Langsamer Abschied vom Sonderfall
Die Schweizer Volksrechte sind die radikalste Form der Demokratie und haben uns das langweiligste Regierungssystem der Welt beschert. Das auf Konsens ausgerichtete Modell stösst jedoch an Grenzen.
Football is a gentleman’s game played by hooligans. Rugby is a hooligan’s game played by gentlemen», pflegen die Engländer zu sagen. In Abwandlung davon könnte man sagen: Die repräsentative Demokratie der meisten europäischen Staaten ist ein Spiel für Gentlemen, das von Hooligans gespielt wird, und die halbdirekte Demokratie in der Schweiz ist ein Spiel für Hooligans, das von Gentlemen gespielt wird.
Die schweizerischen Volksrechte sind die radikalste Form der Demokratie. Am Abstimmungssonntag entscheidet die Mehrheit über Sein oder Nichtsein, ohne Schattierungen oder Kompromisse. Die Eliten der schweizerischen Politik haben Strategien entwickelt, um dem Schwert der direkten Demokratie seine Schärfe zu nehmen. Referendumsfähige Interessengruppen werden frühzeitig einbezogen. Arbeitnehmer- und Arbeitgeberorganisationen verhandeln nicht nur über Gesamtarbeitsverträge, sondern reden auch bei Gesetzesvorhaben mit. Die Vorlage zur Reform der beruflichen Vorsorge etwa basiert auf einem Kompromiss der Sozialpartner. Im Bundesrat sitzen alle grossen Parteien. Die schweizerische Demokratie ist ein System des institutionalisierten Misstrauens. Weil man dem Gegner nicht traut – der einem jederzeit Referenden und Volksinitiativen zwischen die Beine werfen kann –, lässt man ihn eben mitspielen. Nicht aus Grosszügigkeit, sondern aus Einsicht in die Realität der Machtverhältnisse.

- Arbeitsauftrag A
Beantworte anhand des Lesetexts über die Schweizer Demokratie die folgenden Fragen.
(i) Als welche Form der Demokratie werden die schweizerischen Volksrechte bezeichnet?
(ii) Worauf basiert die Vorlage zur Reform der beruflichen Vorsorge?
(iii) Wer sitzt im Bundesrat?
- Arbeitsauftrag B
Gib aus dem Lesetext den Abschnitt von „Langsamer Abschied vom“ bis einschließlich „jedoch an Grenzen.“ wortgetreu aus.

- Die Daten

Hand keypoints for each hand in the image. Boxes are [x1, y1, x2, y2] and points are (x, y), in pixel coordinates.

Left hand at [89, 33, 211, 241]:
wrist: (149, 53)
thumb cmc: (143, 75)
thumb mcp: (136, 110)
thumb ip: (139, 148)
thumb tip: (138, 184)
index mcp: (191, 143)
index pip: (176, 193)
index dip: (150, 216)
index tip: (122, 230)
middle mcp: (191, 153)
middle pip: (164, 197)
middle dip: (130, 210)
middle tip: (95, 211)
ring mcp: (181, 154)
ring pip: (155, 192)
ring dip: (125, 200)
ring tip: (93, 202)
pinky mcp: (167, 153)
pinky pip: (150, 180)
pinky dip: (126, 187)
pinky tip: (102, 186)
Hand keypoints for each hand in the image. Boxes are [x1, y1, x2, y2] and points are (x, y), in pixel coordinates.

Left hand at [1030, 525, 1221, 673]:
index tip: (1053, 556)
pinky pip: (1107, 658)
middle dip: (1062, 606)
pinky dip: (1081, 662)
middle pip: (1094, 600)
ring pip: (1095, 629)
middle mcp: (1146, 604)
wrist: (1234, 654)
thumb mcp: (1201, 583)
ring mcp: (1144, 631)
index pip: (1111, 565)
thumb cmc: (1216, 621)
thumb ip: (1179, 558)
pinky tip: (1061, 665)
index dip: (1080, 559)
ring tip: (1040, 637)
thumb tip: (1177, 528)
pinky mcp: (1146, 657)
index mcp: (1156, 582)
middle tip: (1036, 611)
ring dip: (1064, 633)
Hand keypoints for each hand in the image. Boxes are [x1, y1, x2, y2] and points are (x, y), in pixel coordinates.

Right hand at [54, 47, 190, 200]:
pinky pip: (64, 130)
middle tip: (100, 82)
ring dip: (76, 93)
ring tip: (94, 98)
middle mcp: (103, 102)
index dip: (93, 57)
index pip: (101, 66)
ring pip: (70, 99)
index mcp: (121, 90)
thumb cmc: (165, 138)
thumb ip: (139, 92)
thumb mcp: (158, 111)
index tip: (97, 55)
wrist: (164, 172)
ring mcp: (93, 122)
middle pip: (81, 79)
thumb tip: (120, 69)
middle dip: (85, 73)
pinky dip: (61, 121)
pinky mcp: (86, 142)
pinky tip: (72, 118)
* * *
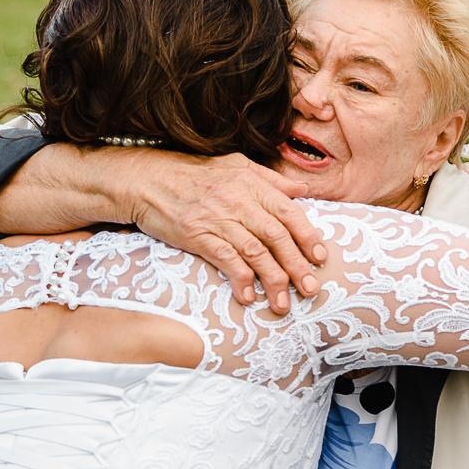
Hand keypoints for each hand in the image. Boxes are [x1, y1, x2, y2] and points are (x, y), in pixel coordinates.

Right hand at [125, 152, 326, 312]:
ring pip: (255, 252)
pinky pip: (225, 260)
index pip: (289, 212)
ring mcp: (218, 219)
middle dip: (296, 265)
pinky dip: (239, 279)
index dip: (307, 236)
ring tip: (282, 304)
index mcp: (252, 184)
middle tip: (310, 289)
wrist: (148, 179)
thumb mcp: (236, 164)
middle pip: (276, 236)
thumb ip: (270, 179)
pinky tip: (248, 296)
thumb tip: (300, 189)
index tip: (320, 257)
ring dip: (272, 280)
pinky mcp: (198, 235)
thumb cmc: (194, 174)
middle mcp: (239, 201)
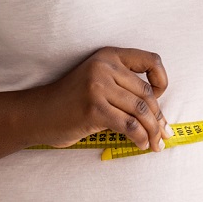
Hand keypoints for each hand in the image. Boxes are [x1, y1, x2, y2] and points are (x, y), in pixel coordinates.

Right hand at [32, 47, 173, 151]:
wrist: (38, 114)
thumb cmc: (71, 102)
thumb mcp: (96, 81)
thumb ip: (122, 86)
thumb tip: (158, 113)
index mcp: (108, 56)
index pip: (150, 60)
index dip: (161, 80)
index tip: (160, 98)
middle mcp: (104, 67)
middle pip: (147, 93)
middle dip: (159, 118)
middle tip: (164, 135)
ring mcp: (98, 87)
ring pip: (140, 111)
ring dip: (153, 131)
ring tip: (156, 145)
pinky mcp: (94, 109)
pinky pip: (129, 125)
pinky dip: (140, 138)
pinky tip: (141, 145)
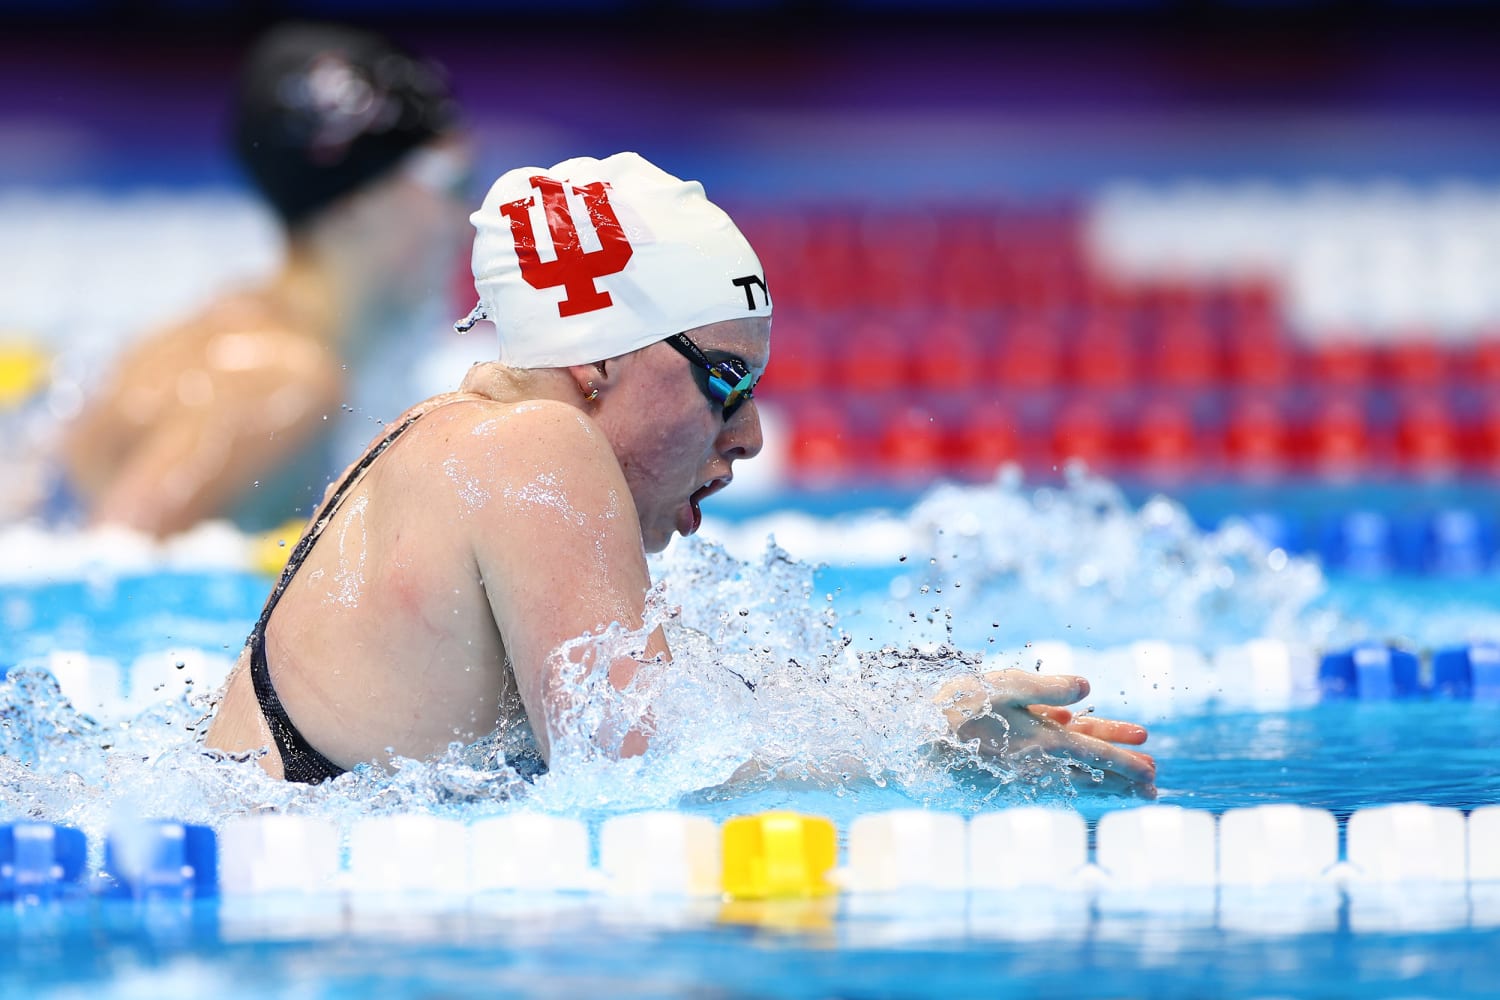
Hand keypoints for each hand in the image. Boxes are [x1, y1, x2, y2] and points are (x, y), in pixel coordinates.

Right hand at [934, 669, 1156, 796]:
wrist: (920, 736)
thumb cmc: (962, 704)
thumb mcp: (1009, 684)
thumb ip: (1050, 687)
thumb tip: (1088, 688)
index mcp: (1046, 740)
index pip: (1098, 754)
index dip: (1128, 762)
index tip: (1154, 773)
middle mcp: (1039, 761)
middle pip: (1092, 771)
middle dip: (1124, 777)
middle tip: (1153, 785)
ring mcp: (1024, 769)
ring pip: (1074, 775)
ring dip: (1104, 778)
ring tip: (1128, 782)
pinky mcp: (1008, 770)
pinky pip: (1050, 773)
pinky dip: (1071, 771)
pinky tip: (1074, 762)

- Schriftliche Antwort A
(i) Als die radikalste Form der Demokratie.
(ii) Auf einem Kompromiss der Sozialpartner.
(iii) Alle grossen Parteien.

- Schriftliche Antwort B
Langsamer Abschied vom Sonderfall
Die Schweizer Volksrechte sind die radikalste Form der Demokratie und haben uns das langweiligste Regierungssystem der Welt beschert. Das auf Konsens ausgerichtete Modell stösst jedoch an Grenzen.